Predicting election "waves"

Updated: Jun 7, 2022


In a recent Washington Post column, Henry Olsen writes that it is too late for congressional Democrats to avoid big seat losses in November. It’s going to be a “wave” election for Republicans, he argues, adding that “recent political history shows that the course of a fall election is almost always set by Memorial Day” (a point also made by Sean Trende of Real Clear Politics). Is the Democrats’ electoral fate really sealed?


Olsen is correct that, as of right now, the traditional predictors of an election outcome indicate trouble for Democrats. As Seth Masket wrote here back in May, presidential popularity, the state of the economy, and the size of the Democratic majority in the House suggest a substantial gain in seats for Republicans.


But there are important caveats. For one thing, Masket notes that how the economy is measured is very important. Income growth suggests a big loss for Democrats, but economic growth suggests a small one.


It’s also possible for those variables to change in value. Predictive models for congressional elections usually draw from data taken on or around Labor Day. Presidential popularity and the economy could shift significantly over the next three months.


Finally, even if it’s a safe bet that Republicans will win seats in Congress, it’s far from clear that a “wave” is building for the GOP. Leaving aside the chronic misuse of the term “wave” (which I have written about before), electoral trends can change considerably between June and November.
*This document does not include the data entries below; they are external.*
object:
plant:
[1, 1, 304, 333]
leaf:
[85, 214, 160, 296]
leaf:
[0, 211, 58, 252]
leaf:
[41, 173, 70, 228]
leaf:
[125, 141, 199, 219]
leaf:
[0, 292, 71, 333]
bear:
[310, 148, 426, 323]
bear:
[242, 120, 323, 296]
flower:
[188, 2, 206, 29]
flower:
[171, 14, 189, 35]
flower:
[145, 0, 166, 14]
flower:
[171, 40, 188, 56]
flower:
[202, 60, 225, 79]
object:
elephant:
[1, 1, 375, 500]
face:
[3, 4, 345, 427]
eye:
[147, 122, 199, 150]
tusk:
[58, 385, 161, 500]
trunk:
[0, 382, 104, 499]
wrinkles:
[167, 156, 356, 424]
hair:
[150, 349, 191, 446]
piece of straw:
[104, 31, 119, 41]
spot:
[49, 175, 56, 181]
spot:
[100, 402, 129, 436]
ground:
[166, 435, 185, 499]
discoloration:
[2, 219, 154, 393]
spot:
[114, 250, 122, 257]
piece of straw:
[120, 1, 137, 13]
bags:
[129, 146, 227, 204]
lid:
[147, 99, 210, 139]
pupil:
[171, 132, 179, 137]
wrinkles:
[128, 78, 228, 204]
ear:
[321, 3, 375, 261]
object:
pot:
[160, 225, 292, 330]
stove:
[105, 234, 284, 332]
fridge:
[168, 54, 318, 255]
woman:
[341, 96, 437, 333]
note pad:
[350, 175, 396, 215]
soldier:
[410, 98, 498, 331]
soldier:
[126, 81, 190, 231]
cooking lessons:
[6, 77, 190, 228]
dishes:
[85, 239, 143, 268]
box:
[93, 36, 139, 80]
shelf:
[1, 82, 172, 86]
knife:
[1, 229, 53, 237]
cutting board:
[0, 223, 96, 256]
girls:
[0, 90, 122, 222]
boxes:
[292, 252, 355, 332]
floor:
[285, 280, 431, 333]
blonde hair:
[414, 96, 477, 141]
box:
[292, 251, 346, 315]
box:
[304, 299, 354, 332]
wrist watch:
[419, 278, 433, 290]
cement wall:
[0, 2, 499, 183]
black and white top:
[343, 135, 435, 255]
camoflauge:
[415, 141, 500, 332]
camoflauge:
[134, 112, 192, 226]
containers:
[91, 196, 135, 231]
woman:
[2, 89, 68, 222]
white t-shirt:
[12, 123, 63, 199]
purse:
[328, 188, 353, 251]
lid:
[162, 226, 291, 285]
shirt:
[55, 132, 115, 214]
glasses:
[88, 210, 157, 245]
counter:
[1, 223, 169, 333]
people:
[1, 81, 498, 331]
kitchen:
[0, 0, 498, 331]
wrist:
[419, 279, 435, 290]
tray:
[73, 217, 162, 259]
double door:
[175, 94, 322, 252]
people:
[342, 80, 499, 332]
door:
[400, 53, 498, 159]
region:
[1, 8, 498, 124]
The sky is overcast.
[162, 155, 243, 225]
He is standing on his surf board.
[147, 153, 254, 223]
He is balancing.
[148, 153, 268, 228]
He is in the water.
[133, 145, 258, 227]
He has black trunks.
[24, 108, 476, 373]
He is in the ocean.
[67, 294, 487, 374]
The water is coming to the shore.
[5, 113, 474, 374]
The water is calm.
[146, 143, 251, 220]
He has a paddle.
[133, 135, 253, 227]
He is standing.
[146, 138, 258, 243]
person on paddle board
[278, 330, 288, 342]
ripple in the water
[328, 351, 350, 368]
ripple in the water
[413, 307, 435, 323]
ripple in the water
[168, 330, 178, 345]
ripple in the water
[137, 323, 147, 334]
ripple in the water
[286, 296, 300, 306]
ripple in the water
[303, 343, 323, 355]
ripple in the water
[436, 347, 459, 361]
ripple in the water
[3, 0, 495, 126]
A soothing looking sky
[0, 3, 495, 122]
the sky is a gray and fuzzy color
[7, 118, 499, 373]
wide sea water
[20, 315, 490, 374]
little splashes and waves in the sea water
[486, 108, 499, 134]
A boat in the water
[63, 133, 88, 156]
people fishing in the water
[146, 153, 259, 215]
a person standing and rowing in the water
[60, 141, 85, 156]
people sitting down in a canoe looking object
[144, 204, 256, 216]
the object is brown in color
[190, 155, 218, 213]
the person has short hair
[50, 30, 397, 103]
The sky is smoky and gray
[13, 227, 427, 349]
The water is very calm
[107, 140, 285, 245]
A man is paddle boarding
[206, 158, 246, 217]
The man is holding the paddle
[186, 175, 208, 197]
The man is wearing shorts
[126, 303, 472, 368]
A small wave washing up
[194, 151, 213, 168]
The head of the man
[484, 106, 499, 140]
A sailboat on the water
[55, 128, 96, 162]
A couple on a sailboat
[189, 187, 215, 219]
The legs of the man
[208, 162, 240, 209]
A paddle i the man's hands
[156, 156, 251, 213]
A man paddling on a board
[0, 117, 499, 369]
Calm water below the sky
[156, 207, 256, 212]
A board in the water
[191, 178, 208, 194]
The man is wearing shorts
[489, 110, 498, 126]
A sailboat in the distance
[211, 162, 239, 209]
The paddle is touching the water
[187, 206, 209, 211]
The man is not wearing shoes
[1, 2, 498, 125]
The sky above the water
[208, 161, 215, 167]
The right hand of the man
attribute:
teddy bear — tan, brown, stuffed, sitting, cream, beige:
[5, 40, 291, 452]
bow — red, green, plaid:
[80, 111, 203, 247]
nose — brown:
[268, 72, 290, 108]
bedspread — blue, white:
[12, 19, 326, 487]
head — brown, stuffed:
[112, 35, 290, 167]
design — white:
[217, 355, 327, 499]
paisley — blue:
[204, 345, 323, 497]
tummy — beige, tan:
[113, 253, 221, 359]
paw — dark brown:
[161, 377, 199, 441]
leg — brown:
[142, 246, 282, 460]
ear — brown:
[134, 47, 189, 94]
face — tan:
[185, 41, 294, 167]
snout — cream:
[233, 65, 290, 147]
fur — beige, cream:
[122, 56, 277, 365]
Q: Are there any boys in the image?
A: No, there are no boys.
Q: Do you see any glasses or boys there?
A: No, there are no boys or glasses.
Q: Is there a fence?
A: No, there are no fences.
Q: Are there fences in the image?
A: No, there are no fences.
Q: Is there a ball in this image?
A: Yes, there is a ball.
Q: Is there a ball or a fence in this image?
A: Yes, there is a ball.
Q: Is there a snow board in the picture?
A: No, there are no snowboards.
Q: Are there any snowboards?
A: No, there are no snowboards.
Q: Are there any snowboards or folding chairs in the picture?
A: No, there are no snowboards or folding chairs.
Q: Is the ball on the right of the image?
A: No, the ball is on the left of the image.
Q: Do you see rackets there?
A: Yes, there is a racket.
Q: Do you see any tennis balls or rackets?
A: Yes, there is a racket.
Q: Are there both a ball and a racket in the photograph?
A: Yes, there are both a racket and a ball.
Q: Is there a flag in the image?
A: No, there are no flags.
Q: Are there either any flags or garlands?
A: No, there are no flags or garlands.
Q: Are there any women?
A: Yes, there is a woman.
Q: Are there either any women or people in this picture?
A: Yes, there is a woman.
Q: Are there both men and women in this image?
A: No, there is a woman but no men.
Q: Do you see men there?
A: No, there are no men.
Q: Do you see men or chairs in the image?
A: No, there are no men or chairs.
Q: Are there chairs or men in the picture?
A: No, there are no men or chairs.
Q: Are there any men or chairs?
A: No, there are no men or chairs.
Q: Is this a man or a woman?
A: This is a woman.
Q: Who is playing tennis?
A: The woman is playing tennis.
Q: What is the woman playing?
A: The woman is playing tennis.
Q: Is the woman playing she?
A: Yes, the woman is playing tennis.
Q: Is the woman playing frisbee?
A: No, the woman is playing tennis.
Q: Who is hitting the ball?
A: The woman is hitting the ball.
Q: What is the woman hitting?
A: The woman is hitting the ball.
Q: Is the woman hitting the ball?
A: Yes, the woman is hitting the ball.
One can see this by comparing the number of seats held by each party that are considered vulnerable (i.e. either toss-up seats or ones leaning or likely to flip to the other party) and looking at how that has changed over time. Using Cook Political Report data on individual congressional races since 2013, the charts pictured here show these data every three months, followed by what actually happened in November. (It’s an update from data in my October 2020 post on that year’s election.)


In no case did a political party that was expected by June to lose congressional seats in November actually gain seats. And a couple of elections did indeed fit Olsen’s profile of a building wave, namely the 2014 Senate elections (the blue line on the second chart) and the 2018 House elections (the grey line on the first chart).
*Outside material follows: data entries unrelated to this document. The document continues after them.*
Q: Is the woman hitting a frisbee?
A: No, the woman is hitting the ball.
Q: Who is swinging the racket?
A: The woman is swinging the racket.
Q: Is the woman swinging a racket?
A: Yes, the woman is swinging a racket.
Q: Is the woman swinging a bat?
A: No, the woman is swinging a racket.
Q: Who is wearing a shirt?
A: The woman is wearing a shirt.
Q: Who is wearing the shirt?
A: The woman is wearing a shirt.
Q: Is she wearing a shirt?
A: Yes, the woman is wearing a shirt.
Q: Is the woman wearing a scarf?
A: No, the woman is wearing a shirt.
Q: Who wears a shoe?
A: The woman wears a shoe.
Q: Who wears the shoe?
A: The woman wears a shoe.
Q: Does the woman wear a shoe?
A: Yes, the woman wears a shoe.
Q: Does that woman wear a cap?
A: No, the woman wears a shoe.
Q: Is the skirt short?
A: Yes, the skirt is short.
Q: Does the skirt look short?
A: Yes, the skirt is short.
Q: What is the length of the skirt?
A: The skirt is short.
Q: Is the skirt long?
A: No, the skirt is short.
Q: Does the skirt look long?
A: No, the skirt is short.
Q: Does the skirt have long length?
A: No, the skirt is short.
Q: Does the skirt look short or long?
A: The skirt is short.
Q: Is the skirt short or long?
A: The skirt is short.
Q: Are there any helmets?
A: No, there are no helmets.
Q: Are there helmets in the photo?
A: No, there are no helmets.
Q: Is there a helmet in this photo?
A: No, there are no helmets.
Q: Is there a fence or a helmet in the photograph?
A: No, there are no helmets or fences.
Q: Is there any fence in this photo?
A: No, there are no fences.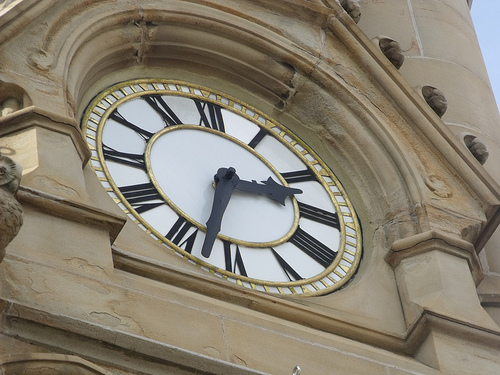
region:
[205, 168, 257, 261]
Black hand on clock.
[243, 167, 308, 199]
Black hand on clock.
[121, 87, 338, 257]
Clock is round in shape.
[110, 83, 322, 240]
Clock face is white.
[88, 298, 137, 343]
Chipped bock of stone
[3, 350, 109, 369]
A small stone arc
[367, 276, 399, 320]
Smooth clean brown wall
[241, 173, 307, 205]
Short arm of watch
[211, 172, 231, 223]
Long black arm clock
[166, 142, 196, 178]
Crisp white clock patch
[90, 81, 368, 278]
A big wall clock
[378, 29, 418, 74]
Dark brown stone pebbles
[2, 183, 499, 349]
A big stone building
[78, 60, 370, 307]
this is a clock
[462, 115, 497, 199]
this is a stone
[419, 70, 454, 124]
this is a stone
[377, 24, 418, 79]
this is a stone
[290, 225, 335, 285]
this is a number on the clock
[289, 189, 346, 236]
this is a number on the clock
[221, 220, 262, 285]
this is a number on the clock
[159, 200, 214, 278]
this is a number on the clock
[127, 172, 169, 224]
this is a number on the clock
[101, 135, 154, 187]
this is a number on the clock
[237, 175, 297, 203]
the black house hand on a clock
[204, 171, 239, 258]
the black minute hand on a clock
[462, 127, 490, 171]
a gray cement knob on a building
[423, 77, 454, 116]
a gray cement knob on a building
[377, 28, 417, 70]
a gray cement knob on a building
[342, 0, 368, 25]
a gray cement knob on a building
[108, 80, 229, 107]
gold filagree on a clock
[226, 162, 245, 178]
a black attachment pin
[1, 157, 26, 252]
a stone owl statue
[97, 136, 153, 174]
a roman numeral on the clock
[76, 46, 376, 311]
black and white clock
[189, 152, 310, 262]
black clock hands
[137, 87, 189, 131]
black roman numerals on face of clock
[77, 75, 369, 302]
gold circular design around black and white clock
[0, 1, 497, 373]
stone building with clock on front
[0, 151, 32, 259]
stone sculpture of owl beneath the clock on stone tower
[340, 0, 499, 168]
round stone sculptures on top of clock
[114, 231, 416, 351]
stone ledge underneath clock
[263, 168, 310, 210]
arrow on end of clock hand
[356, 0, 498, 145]
stone tile on surface of building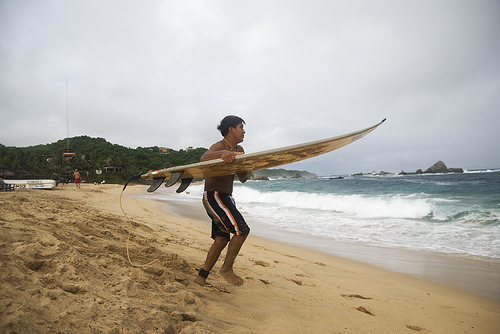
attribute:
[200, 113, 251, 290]
man — young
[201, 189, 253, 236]
shorts — black, dirty, red, striped, white, orange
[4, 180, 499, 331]
sand — brown, wet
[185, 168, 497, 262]
water — blue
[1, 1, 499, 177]
sky — gray, cloudy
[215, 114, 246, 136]
hair — dark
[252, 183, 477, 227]
waves — crushing, white, breaking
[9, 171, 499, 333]
beach — sandy, clean, disturbed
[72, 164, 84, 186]
person — walking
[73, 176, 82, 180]
pants — red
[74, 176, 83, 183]
shorts — red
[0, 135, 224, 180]
trees — green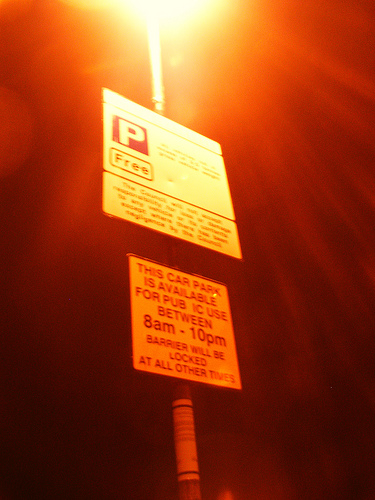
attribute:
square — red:
[49, 44, 317, 266]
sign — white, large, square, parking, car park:
[91, 84, 249, 265]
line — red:
[153, 185, 180, 201]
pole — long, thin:
[131, 8, 174, 94]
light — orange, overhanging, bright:
[112, 1, 214, 30]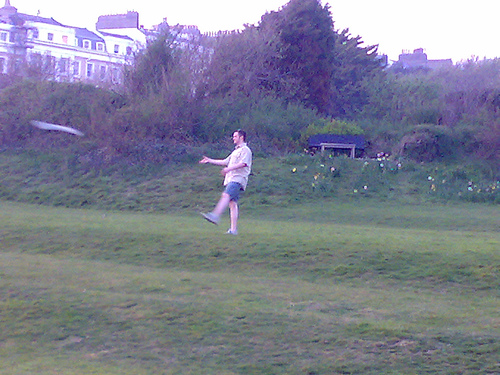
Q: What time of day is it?
A: Daytime.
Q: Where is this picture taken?
A: Park.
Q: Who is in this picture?
A: A man.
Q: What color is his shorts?
A: Blue.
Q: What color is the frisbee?
A: White.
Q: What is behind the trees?
A: Houses.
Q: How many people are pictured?
A: One.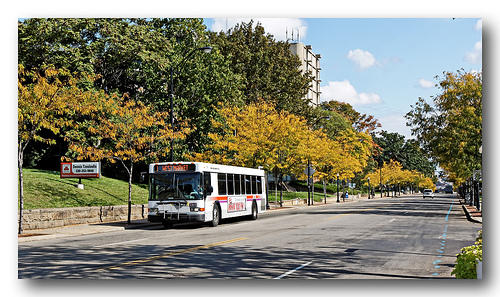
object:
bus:
[141, 160, 267, 228]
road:
[21, 204, 463, 280]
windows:
[217, 172, 227, 195]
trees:
[253, 108, 311, 207]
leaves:
[154, 85, 170, 94]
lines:
[95, 234, 250, 273]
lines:
[443, 206, 453, 224]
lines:
[269, 258, 319, 280]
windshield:
[150, 172, 204, 199]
Most electoral environments did not fit that profile, however. Some showed no real change over time (the 2018 Senate elections) or a more gradual trend that led to relatively small seat gains (the 2014 House elections). And several showed reversals: electoral conditions trended favorably for one party by mid-year, but that party ultimately did worse than anticipated. (In the 2016 and 2020 elections for both House and Senate, shown by the red and green lines, Democrats' prospects looked increasingly promising by June, but the party won fewer seats (or lost more) in November.)


To be sure, the electoral momentum right now is with Republicans. The yellow line, which shows the data for this year's House and Senate races, is clearly moving in the wrong direction for congressional Democrats. So November could indeed turn into a big win for GOP candidates.


But if history is any guide, it would wrong to assume that the trend towards Republicans will necessarily continue. The GOP may be a good bet to gain seats in Congress, but it’s far too soon to say how many, and especially if it will be a Republican wave election in either chamber.